Careful planning of a monitoring design is needed to ensure that monitoring addresses key management questions with sufficient statistical rigor. A monitoring design should be informed by overarching program-level input from the conceptual socio-ecological model, restoration objectives, and management questions and by site-level considerations including project scales, available baseline and reference sites, and potential constraints. These inputs are essential considerations to the monitoring design decisions. Decisions on testable hypotheses; metrics; sampling locations, timing, and frequency; sample size; and basic design all affect the statistical power or level of uncertainty of the results. Modeling tools are available to test the impacts of various monitoring designs to determine if they are adequate for evaluation of restoration performance with known confidence. Once data are collected and analyzed, communicating the results and associated level of confidence should accurately reflect the rigor of the monitoring program.

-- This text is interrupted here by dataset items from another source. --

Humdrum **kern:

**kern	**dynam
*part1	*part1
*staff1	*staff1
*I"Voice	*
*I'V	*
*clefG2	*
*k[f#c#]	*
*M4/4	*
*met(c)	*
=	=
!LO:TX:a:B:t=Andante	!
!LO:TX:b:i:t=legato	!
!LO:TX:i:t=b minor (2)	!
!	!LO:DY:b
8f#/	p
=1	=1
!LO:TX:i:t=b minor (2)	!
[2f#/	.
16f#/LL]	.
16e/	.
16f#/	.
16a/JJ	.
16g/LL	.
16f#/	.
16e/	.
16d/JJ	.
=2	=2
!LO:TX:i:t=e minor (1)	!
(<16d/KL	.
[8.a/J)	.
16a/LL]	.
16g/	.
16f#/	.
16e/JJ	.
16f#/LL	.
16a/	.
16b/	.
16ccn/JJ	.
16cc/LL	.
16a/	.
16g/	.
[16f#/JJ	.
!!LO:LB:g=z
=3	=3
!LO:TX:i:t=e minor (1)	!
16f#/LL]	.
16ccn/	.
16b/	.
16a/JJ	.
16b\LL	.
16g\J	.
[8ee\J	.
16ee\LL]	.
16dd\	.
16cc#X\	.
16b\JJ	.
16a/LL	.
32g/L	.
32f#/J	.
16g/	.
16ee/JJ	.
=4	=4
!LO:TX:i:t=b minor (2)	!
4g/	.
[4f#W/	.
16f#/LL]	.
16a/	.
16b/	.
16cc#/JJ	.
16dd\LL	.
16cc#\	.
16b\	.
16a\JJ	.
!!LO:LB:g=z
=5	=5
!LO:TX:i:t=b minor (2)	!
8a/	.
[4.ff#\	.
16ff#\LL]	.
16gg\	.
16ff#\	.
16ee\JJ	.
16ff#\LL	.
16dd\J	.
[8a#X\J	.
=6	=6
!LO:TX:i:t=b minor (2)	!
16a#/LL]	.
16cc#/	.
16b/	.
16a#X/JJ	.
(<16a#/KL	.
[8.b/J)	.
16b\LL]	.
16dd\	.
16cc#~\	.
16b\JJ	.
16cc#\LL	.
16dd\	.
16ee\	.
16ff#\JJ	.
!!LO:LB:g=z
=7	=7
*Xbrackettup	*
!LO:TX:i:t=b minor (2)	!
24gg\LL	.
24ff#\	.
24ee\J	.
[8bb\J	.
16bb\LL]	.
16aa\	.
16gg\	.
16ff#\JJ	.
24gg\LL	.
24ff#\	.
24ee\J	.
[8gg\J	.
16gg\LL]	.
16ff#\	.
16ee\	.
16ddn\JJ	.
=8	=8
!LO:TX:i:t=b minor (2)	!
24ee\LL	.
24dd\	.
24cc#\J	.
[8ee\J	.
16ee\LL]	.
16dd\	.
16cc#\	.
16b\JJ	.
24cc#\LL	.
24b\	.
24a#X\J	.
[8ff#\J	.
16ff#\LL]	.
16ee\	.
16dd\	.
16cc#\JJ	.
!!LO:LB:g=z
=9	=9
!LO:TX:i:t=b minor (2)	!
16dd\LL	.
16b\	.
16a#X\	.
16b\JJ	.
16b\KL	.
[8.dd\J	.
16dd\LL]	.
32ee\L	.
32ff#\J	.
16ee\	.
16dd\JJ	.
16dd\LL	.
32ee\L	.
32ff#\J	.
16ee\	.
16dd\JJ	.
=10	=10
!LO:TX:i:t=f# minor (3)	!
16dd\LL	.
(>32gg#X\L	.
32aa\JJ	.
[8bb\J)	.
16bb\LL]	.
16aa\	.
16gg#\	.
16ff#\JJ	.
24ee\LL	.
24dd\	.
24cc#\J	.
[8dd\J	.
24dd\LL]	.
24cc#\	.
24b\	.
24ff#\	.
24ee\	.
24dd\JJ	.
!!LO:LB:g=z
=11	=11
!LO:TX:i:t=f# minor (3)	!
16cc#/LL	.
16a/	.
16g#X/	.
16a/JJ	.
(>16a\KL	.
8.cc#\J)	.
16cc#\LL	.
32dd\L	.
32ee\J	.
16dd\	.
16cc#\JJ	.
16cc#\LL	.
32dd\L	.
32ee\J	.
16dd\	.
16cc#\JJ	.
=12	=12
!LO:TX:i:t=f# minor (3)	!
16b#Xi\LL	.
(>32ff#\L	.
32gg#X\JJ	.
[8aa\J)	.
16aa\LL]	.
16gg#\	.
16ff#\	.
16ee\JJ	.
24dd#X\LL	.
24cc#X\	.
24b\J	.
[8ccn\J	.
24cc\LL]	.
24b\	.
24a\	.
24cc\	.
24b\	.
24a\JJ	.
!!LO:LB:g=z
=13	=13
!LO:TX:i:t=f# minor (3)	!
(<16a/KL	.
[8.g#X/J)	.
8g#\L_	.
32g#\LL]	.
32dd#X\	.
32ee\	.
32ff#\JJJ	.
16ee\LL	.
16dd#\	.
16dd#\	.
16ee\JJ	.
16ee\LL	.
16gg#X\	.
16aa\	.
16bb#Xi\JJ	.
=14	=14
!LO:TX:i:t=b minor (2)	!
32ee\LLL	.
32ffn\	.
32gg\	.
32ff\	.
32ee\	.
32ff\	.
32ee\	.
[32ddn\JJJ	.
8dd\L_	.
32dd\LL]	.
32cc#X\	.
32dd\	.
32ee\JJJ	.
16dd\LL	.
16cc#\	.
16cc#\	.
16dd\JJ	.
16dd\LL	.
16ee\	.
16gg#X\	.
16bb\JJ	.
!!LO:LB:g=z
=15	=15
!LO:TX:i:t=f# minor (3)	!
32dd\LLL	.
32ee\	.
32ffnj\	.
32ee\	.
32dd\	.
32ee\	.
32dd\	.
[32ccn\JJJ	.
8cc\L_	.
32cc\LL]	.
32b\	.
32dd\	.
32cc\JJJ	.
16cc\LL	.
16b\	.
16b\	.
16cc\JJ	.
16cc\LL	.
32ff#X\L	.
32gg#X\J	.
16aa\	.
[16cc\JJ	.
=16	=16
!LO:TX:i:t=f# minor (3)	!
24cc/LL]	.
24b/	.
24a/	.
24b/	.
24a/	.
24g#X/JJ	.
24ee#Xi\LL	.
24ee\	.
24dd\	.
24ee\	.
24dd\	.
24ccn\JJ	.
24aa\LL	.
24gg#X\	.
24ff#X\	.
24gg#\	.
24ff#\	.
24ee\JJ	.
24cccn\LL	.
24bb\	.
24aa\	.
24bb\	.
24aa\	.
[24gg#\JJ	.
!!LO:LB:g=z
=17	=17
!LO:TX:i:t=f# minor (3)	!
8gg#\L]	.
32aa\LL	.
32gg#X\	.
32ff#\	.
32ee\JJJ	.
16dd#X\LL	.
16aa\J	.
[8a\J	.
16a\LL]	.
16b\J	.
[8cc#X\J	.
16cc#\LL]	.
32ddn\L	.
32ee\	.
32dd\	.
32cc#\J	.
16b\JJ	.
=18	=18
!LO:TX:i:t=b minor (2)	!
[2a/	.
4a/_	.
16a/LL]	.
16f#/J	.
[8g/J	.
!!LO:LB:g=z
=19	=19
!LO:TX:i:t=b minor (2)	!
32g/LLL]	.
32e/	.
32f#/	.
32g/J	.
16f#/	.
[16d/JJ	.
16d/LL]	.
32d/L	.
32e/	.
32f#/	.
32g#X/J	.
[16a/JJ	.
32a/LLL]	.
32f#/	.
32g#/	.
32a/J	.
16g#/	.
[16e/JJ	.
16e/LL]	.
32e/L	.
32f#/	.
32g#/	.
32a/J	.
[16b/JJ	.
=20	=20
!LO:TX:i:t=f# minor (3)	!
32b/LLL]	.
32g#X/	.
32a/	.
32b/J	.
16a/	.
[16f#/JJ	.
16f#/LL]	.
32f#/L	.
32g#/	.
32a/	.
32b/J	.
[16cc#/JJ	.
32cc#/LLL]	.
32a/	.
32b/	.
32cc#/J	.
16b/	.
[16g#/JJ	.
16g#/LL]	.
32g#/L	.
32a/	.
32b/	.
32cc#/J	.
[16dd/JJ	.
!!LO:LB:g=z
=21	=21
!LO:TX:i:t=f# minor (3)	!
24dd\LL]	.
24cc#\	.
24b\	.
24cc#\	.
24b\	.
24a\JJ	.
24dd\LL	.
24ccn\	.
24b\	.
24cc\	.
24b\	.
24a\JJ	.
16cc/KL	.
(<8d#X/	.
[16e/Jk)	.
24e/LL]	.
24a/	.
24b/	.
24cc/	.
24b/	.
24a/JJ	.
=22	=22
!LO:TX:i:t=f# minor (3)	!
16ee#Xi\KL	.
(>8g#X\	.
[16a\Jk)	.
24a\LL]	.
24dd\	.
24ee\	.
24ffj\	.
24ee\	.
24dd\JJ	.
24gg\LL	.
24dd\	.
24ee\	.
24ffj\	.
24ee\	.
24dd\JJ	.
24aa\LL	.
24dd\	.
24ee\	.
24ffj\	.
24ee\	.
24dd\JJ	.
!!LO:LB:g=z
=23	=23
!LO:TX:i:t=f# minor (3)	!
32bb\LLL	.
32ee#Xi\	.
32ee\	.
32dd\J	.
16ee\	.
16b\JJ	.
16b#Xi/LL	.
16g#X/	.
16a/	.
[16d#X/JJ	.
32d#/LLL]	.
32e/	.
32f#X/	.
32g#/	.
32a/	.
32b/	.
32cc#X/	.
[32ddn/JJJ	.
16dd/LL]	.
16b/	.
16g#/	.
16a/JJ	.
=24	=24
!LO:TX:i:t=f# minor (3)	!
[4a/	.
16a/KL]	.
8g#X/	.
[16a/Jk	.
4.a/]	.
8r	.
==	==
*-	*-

Lack of consistency in sampling methods, design, and analysis can significantly diminish the usefulness of the data for assessing restoration performance. Consistent monitoring designs and standardized protocols enhance consistency and usability of the data both within and across projects, increase opportunities for combining information for regional analysis, and improve the quality of data collected (see additional discussion in Chapters 5, 6, and Part II). Gulf restoration funding agencies should work together to ensure that monitoring data are as consistent and comparable as possible across the Gulf by assembling teams with expertise in restoration science, statistics, program management, monitoring and evaluation, and restoration practice that will identify critical subsets of metrics and protocols that should be standardized for a given restoration type. As much as is feasible, restoration funding agencies should also strive to create standardized metrics and protocols across all restoration types to facilitate the aggregation and synthesis of restoration data collected from distinct but interconnected restoration projects across Gulf ecosystems (see additional guidance in Chapters 4 and 6). Although standardized sampling protocols may pose challenges, especially in states where long-term data sets may exist using other protocols, there is likely a critical subset where the benefits of consistent data at a program scale justify the costs. All protocols should be well documented in the metadata reported in the monitoring process.